Another report, this one from The Washington Post, examined China’s rapidly growing biotechnology sector and worrisome lab accidents that have happened. “Multiple probes into both events by U.S. and international scientists and lawmakers are spotlighting what experts describe as China’s vulnerability to serious lab accidents, exposing problems that allowed deadly pathogens to escape in the past and could well do so again, potentially triggering another pandemic,” the Post reported.
Armed Group Shoots Up Port in Ecuador
Authorities in Ecuador are searching for as many as 30 gunmen who attacked a fishing port in Esmeraldas earlier this week. The gunmen attacked from both sea and land, killing nine people. Interior Minister Juan Zapata speculated that the port’s managers may have paid protection money to a rival gang.
“Many gangs engage in extortion, threatening local businesses and forcing them to pay them regular fees for their ‘protections,’” Reuters reported. “If they refuse, their businesses or the owners themselves are attacked.”
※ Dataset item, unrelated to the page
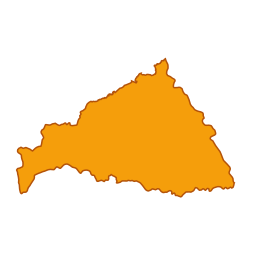 Pa Sang, Lamphun, Thailand (orthographic projection), rotated 93°
{"feature_id": "78962969B79756650149930", "entity_name": "Pa Sang", "entity_type": "district", "adm_level": 2, "iso_a3": "THA", "parent_name": "Thailand", "parent_adm1": "Lamphun", "projection": "orthographic", "projection_center": [98.877, 18.408], "detail": "fine", "context": "isolated", "style": "filled", "palette": "amber", "viewbox_px": 256, "rotation_deg": 93, "n_neighbors": 0, "source": "geoboundaries", "source_scale": "gbopen_adm2", "svg_char_len": 5824}
<svg xmlns="http://www.w3.org/2000/svg" viewBox="0 0 256 256"><g transform="rotate(93 128 128)"><path d="M154.0,235.9L155.5,237.0L156.9,237.1L157.7,236.8L158.4,236.2L159.7,234.0L160.4,233.3L161.1,233.0L162.9,232.8L164.6,232.3L167.6,231.1L170.4,230.9L171.7,231.1L172.4,231.6L173.7,234.1L174.3,236.1L174.7,236.4L175.8,237.0L178.0,236.0L179.8,235.7L181.4,235.2L183.1,234.8L185.3,234.4L188.3,234.4L190.2,233.6L194.9,233.0L197.9,232.1L198.7,231.6L199.1,231.1L198.9,230.5L197.7,229.3L197.4,226.7L197.0,226.1L196.4,225.6L195.5,225.2L194.4,225.0L192.7,224.4L190.5,222.9L188.9,222.1L183.9,219.2L182.5,218.9L180.7,219.0L180.0,218.7L179.2,217.4L177.9,214.9L177.3,213.4L176.1,210.9L175.4,208.9L173.9,205.7L173.4,203.5L173.5,200.2L173.3,199.5L171.1,197.8L170.6,197.1L170.7,196.3L171.7,194.1L171.7,193.3L171.1,192.7L168.4,190.4L167.6,189.1L167.3,188.0L167.2,186.9L167.4,186.1L168.3,184.1L170.0,181.5L170.7,178.2L171.6,177.0L175.0,174.1L175.6,173.2L175.6,172.7L173.3,171.1L172.6,169.6L172.3,168.1L172.2,166.8L172.6,165.0L173.1,164.0L174.0,163.3L175.9,162.5L176.7,161.8L177.0,161.0L177.0,159.7L177.5,159.0L179.5,158.0L180.9,157.1L182.2,156.6L182.8,156.0L182.8,155.1L181.6,152.0L181.9,150.7L182.6,149.3L182.6,148.9L181.2,147.7L181.2,145.6L181.1,145.2L180.5,144.8L179.7,144.6L178.2,144.8L177.2,144.7L176.7,144.3L176.4,143.3L175.4,142.4L176.4,140.7L177.0,139.1L178.1,137.2L180.2,137.0L181.6,136.2L182.8,136.6L183.3,136.6L183.5,136.2L183.3,135.1L182.6,133.0L181.4,131.4L181.1,130.7L181.0,126.3L180.3,125.1L180.6,122.7L180.2,121.1L180.8,119.5L180.9,118.7L180.4,116.9L181.6,113.9L182.3,112.7L184.6,110.5L188.6,107.2L189.4,106.0L189.5,105.6L189.8,104.7L189.7,104.1L188.7,101.9L187.6,100.6L187.6,99.8L188.2,97.2L187.1,95.3L187.1,94.7L187.4,93.6L189.7,91.5L190.2,90.6L190.6,89.6L190.5,88.6L190.1,87.3L190.1,86.0L189.9,85.5L189.1,84.5L188.4,83.1L188.4,82.4L188.7,81.6L189.4,81.0L189.8,80.9L190.9,81.0L191.6,80.6L191.6,80.1L190.9,79.4L190.6,78.3L191.0,77.8L192.6,77.2L192.9,76.8L192.8,75.2L193.2,74.4L194.0,71.7L193.5,70.8L192.1,69.9L191.1,69.0L188.9,66.7L188.6,63.3L188.7,62.5L188.6,61.5L187.3,59.4L186.7,58.9L184.6,57.9L184.0,57.3L184.2,56.2L184.5,55.6L186.0,54.0L186.4,53.3L186.0,51.4L185.1,50.5L184.8,49.8L185.2,48.6L186.0,47.8L186.1,47.3L184.3,45.7L184.2,45.0L184.6,44.1L186.5,43.6L186.8,43.3L186.8,42.9L186.6,42.2L186.1,41.6L184.2,40.4L183.3,39.3L182.1,36.2L181.8,35.1L181.9,32.7L182.5,31.6L183.4,30.6L183.9,29.6L183.5,28.7L182.6,28.1L182.3,27.5L182.4,26.8L183.2,26.0L183.4,25.3L183.0,24.4L181.8,22.6L181.9,22.1L182.5,21.3L182.3,20.8L181.8,20.1L181.2,19.8L179.2,19.3L177.7,19.2L177.2,18.9L176.7,19.6L176.0,20.0L174.9,20.3L173.2,20.5L171.8,21.2L168.2,24.5L167.1,24.7L166.4,24.6L164.0,23.8L163.1,23.8L161.8,24.3L158.9,27.1L155.5,30.8L154.4,31.4L149.0,33.8L146.8,34.9L140.9,39.7L136.6,42.5L136.2,42.9L135.7,44.0L134.7,45.2L133.9,45.4L132.7,44.9L132.2,44.3L130.4,41.0L129.4,40.2L128.8,40.2L127.9,40.4L125.7,41.2L124.1,43.1L122.1,44.4L121.4,45.1L121.2,45.7L121.0,47.4L121.2,49.7L121.2,51.0L120.5,52.0L119.3,53.2L118.1,53.9L116.6,54.1L115.9,53.9L114.9,53.4L114.4,52.7L113.9,52.6L111.9,53.5L110.2,53.6L109.1,54.1L108.6,54.9L108.1,56.3L107.5,59.3L106.5,61.9L105.4,63.1L104.2,64.0L102.7,65.8L101.0,67.0L96.5,68.6L92.8,70.4L92.1,71.0L91.4,72.8L90.8,73.6L88.6,75.1L86.1,76.0L85.8,76.3L85.2,77.2L84.7,78.2L84.7,79.4L85.0,80.6L85.3,83.5L85.3,84.0L84.7,84.7L83.9,84.9L82.2,84.8L80.1,84.3L78.5,83.5L77.5,83.7L76.7,84.6L76.0,86.2L74.5,88.4L73.6,90.9L73.4,91.2L72.1,92.1L71.6,92.3L70.0,92.3L68.6,92.1L66.4,91.2L65.2,91.2L63.2,91.4L62.2,91.7L59.0,93.5L56.9,94.3L57.8,95.5L58.8,95.7L59.0,96.6L58.9,97.5L59.3,98.1L59.7,98.3L60.3,98.2L61.1,99.1L61.7,99.2L62.7,101.4L62.3,101.7L62.4,102.3L62.9,102.5L63.4,102.9L63.7,102.9L64.0,104.8L64.4,105.0L64.8,104.9L64.9,104.4L67.4,103.5L67.8,103.2L68.3,103.5L68.8,103.6L69.6,103.1L70.7,103.0L71.7,103.3L72.2,103.2L72.8,103.6L72.7,104.1L73.9,105.6L74.4,107.3L73.7,108.4L73.5,110.5L73.5,111.7L73.7,112.3L74.3,113.1L74.2,114.2L73.9,115.0L74.1,115.6L74.1,116.6L73.3,117.6L73.1,118.2L72.7,118.0L73.0,118.9L73.4,119.5L74.1,120.0L74.6,120.1L75.5,120.9L76.1,121.0L76.4,121.8L77.4,122.1L77.9,122.7L78.9,123.1L79.9,123.3L80.4,123.2L81.0,122.1L81.0,121.7L81.4,121.6L81.6,121.9L81.9,121.9L82.5,122.3L80.8,126.9L82.2,126.8L83.2,128.3L85.0,132.1L85.7,133.9L86.8,134.5L88.2,136.3L88.8,138.3L93.2,142.6L91.8,144.1L92.2,143.9L92.4,144.3L92.7,144.2L93.2,144.5L93.8,144.4L94.0,144.7L93.8,145.0L94.6,144.9L95.4,145.2L95.5,145.7L95.1,146.4L95.5,146.6L95.2,147.1L95.5,147.4L95.2,147.7L95.6,148.0L95.5,148.3L95.3,148.5L95.7,148.6L95.9,149.2L96.2,149.0L96.4,149.4L96.9,149.2L96.9,150.0L97.1,150.2L98.9,151.1L99.2,152.0L98.8,152.6L99.1,153.2L99.3,153.1L99.5,153.2L99.4,153.4L99.6,153.6L99.7,153.9L99.6,154.7L100.2,155.8L100.9,156.5L100.8,157.5L101.3,158.2L101.3,158.5L101.6,158.7L101.6,159.2L102.5,159.6L103.1,160.9L103.2,161.2L103.1,161.5L103.4,162.3L103.2,164.2L103.6,164.8L103.8,165.3L103.4,166.0L103.4,166.6L104.4,168.2L105.9,169.8L106.6,170.2L109.4,171.3L110.8,171.5L113.0,173.9L113.8,175.6L114.5,176.3L115.1,176.4L116.4,175.7L117.1,175.9L118.3,176.8L118.6,176.8L119.4,176.4L119.9,176.4L120.5,176.6L121.4,177.4L122.9,178.1L126.9,179.0L127.3,179.1L127.8,179.5L128.6,183.9L128.4,185.3L128.1,185.8L126.1,186.4L125.9,187.1L126.4,187.8L127.7,189.0L127.7,189.6L126.6,190.3L126.3,190.8L126.4,191.3L127.5,192.9L127.7,193.5L128.0,194.8L128.8,195.9L129.0,196.6L128.8,197.6L128.0,199.3L127.1,200.8L127.9,203.8L128.9,205.4L129.2,206.7L128.9,210.1L129.0,210.4L129.1,210.6L132.2,211.7L133.4,212.3L134.7,214.0L136.4,214.6L137.7,214.3L139.2,213.2L141.5,211.9L142.0,211.8L142.6,211.9L144.3,213.0L148.7,213.5L150.7,214.0L150.8,214.2L151.1,216.1L152.0,218.0L153.1,219.5L155.8,222.0L155.9,222.3L154.3,224.8L152.9,228.7L152.9,229.1L153.8,231.6L153.6,232.3L153.0,233.3L152.9,234.0L153.7,235.2L154.0,235.9Z" fill="#f59e0b" stroke="#b45309" stroke-width="1.5"/></g></svg>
Ecuador has been experiencing a marked increase in gang activity in recent years.
LinkedIn Developing Ways to Verify Accounts
LinkedIn is the world’s largest social network directed specifically at professional networking. Wired reported on the techniques the company recently announced it would use to authenticate members of the network. It is easy to take someone’s information and copy it into a new account, and then use that fake account to try to commit various acts of fraud. One simple way LinkedIn is rolling out to try to combat such fraud is having users respond to an email verification message sent to the user’s work email.
A Tragic American Export
While isolated events happen at many locations around the world, school violence resulting in mass deaths has traditionally been a uniquely U.S. tragedy. This Washington Post report detailed how Brazil has become another hotspot.
“In the last eight months alone, the country has endured 11 assaults, alarming many Brazilians who now fear that the carnage is just beginning,” the Post reported. “Many of the perpetrators fit a profile Americans will recognize: young, disaffected White men and boys in the grip of online groups that worship the killers of schoolchildren. Some have adopted the iconography of hate groups based in the United States: the skull masks of the white supremacist Atomwaffen Division, swastikas, and other hate symbols.”
Industrial Fire in Indiana Forces Evacuations
Fires that started Thursday are still burning at a facility in Richmond, Indiana, near the Ohio border where plastics and other materials are stored prior to recycling. Burning plastic can release toxic substances into the air and as many as 2,000 people within a half mile of the fire have been ordered to evacuate their homes. Fire authorities said they have stopped the spread of the fire, but that it may take until Saturday to fully extinguish.